Projet Alimentation et Equité : Changement dans les filières horticoles pour l’amélioration des conditions de vie et une meilleure protection de l’environnement sain en Afrique
Les revenus d’un nombre important de femmes, d’hommes et d’ouvriers agricoles en Afrique dépendent des exportations agricoles. Dans des pays Afrique, Caraïbe et Pacifique (ACP), 45 millions de personnes dépendent des exportations horticoles, en grande partie achetées par des supermarchés. L’exportation des fruits et légumes frais destinés au marché européen est actuellement influencée par la préoccupation des consommateurs sur la qualité sanitaire des aliments et l’utilisation des pesticides. La nouvelle réglementation européenne sur les limites maximales de résidus et d'autres pressions vont marginaliser davantage des producteurs africains à petite échelle. Une alimentation sure et saine est aussi importante pour les consommateurs africains. Ainsi des pratiques durables appliquées sur les cultures d'exportation auront une influence importante sur la production destinée à la consommation locale.
Les pesticides sont souvent utilisés sans discernement et dans de très mauvaises conditions dans plusieurs pays africains. Les producteurs appliquent des pesticides dangereux sans équipements appropriés de protection et sans avoir reçu de formation. L’utilisation inappropriée des pesticides peut causer des effets néfastes sur la santé et l’environnement. La contamination d’aliments et d’eau est une importante voie d’empoisonnement. Le contrôle de la qualité sanitaire des aliments est presque inexistant dans des pays africains. Une mauvaise utilisation des produits chimiques peut aussi créer des problèmes de résistance des ravageurs réduisant ainsi les rendements et les revenus au lieu de les augmenter.
Pesticide Action Network (PAN) United Kingdom en collaboration avec PAN Africa, PAN Germany et Stichting Natuur Milieu (Pays-Bas) ont démarré en janvier 2005 un projet de trois ans financé par l’Union Européenne. Il s’agit d’un projet de démonstration des changements pouvant être opérés en direction de la pauvreté en milieu rural africain à travers l’augmentation du niveau de responsabilité des entreprises, la collecte d’information au niveau des producteurs et l’augmentation de la capacité des consommateurs européens à informer sur les décisions éthiques concernant l’acquisition des produits horticoles.

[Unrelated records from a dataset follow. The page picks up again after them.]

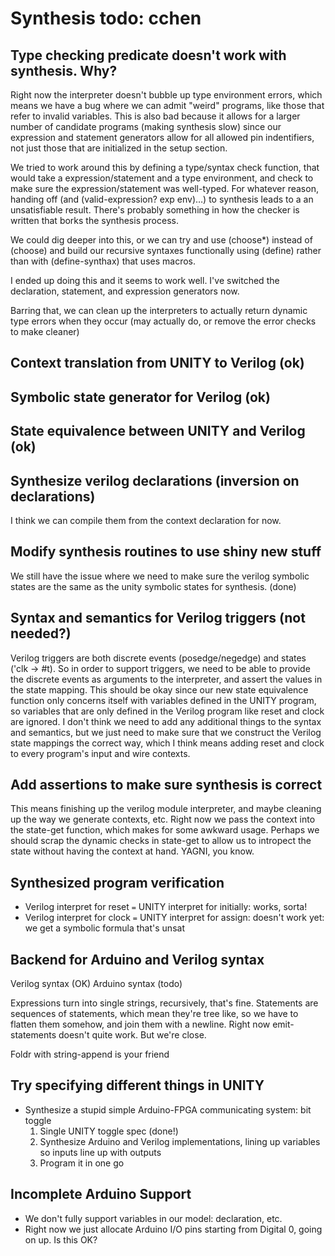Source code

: * Synthesis todo: cchen

** Type checking predicate doesn't work with synthesis. Why?

Right now the interpreter doesn't bubble up type environment errors,
which means we have a bug where we can admit "weird" programs, like
those that refer to invalid variables. This is also bad because it
allows for a larger number of candidate programs (making synthesis
slow) since our expression and statement generators allow for all
allowed pin indentifiers, not just those that are initialized in the
setup section.

We tried to work around this by defining a type/syntax check function,
that would take a expression/statement and a type environment, and
check to make sure the expression/statement was well-typed. For
whatever reason, handing off (and (valid-expression? exp env)...) to
synthesis leads to a an unsatisfiable result. There's probably
something in how the checker is written that borks the synthesis
process.

We could dig deeper into this, or we can try and use (choose*) instead
of (choose) and build our recursive syntaxes functionally using
(define) rather than with (define-synthax) that uses macros.

I ended up doing this and it seems to work well. I've switched the
declaration, statement, and expression generators now.

Barring that, we can clean up the interpreters to actually return
dynamic type errors when they occur (may actually do, or remove the
error checks to make cleaner)

** Context translation from UNITY to Verilog (ok)
** Symbolic state generator for Verilog (ok)
** State equivalence between UNITY and Verilog (ok)
** Synthesize verilog declarations (inversion on declarations)

I think we can compile them from the context declaration for now.

** Modify synthesis routines to use shiny new stuff

We still have the issue where we need to make sure the verilog
symbolic states are the same as the unity symbolic states for
synthesis. (done)

** Syntax and semantics for Verilog triggers (not needed?)

Verilog triggers are both discrete events (posedge/negedge) and states
('clk -> #t). So in order to support triggers, we need to be able to
provide the discrete events as arguments to the interpreter, and
assert the values in the state mapping. This should be okay since our
new state equivalence function only concerns itself with variables
defined in the UNITY program, so variables that are only defined in
the Verilog program like reset and clock are ignored. I don't think we
need to add any additional things to the syntax and semantics, but we
just need to make sure that we construct the Verilog state mappings
the correct way, which I think means adding reset and clock to every
program's input and wire contexts.

** Add assertions to make sure synthesis is correct

This means finishing up the verilog module interpreter, and maybe
cleaning up the way we generate contexts, etc. Right now we pass the
context into the state-get function, which makes for some awkward
usage. Perhaps we should scrap the dynamic checks in state-get to
allow us to intropect the state without having the context at
hand. YAGNI, you know.

** Synthesized program verification

- Verilog interpret for reset === UNITY interpret for initially: works, sorta!
- Verilog interpret for clock === UNITY interpret for assign: doesn't work yet: we get a symbolic formula that's unsat

** Backend for Arduino and Verilog syntax

Verilog syntax (OK)
Arduino syntax (todo)

Expressions turn into single strings, recursively, that's fine.
Statements are sequences of statements, which mean they're tree like,
so we have to flatten them somehow, and join them with a
newline. Right now emit-statements doesn't quite work. But we're close.

Foldr with string-append is your friend

** Try specifying different things in UNITY

- Synthesize a stupid simple Arduino-FPGA communicating system: bit toggle
  1. Single UNITY toggle spec (done!)
  2. Synthesize Arduino and Verilog implementations, lining up variables so inputs line up with outputs
  3. Program it in one go

** Incomplete Arduino Support

- We don't fully support variables in our model: declaration, etc.
- Right now we just allocate Arduino I/O pins starting from Digital 0, going on up. Is this OK?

Le projet a pour objectif d’informer et de motiver des groupes clés en Europe pour soutenir les méthodes plus sûres, plus justes et plus durables de production agricole qui améliorent les conditions de vie des paysans africains et fournissent des aliments de qualité exigés par les consommateurs. Il s’agit plus spécifiquement :
• d’utiliser le fait que des consommateurs européens se préoccupent de la qualité des aliments pour éveiller la conscience sur les effets néfastes des pesticides sur la santé, l’environnement et les conditions de vie des producteurs et des travailleurs agricoles ;
• de susciter des changements dans les systèmes de production et de commercialisation qui menacent de limiter l’accès des producteurs à petite échelle aux marchés européens par des campagnes de sensibilisation du public et des consommateurs ;
• d’encourager les supermarchés, les industries alimentaires et les importateurs à appuyer les petits exploitants qui pratiquent les solutions durables de gestion des ravageurs ;
• de faciliter le dialogue entre les acteurs du secteur agricole et alimentaire, les consommateurs, les ONGs de développement et les donateurs en Europe et les secteurs agricole et gouvernemental en Afrique afin de livrer aux petits exploitants des options durables et appropriées de gestion des ravageurs.
Trois résultats principaux sont attendus :
• initiatives de responsables d’industries alimentaires démontrant la faisabilité d’appuis aux producteurs africains d’exportations horticoles sur la base des pratiques justes et éthiques respectueuses de la santé et de l’environnement ;
• reconnaissance des responsabilités partagées dans la diffusion des informations qui promeuvent des méthodes de production plus sûres pour réduire l’exposition aux pesticides dangereux et aux résidus de pesticides à travers la filière d’approvisionnement horticole ;
• augmentation de conscience et d’engagement de certains consommateurs au Royaume-Uni, en Allemagne et aux Pays-Bas pour l’acquisition des pesticides tout en respectant l’éthique.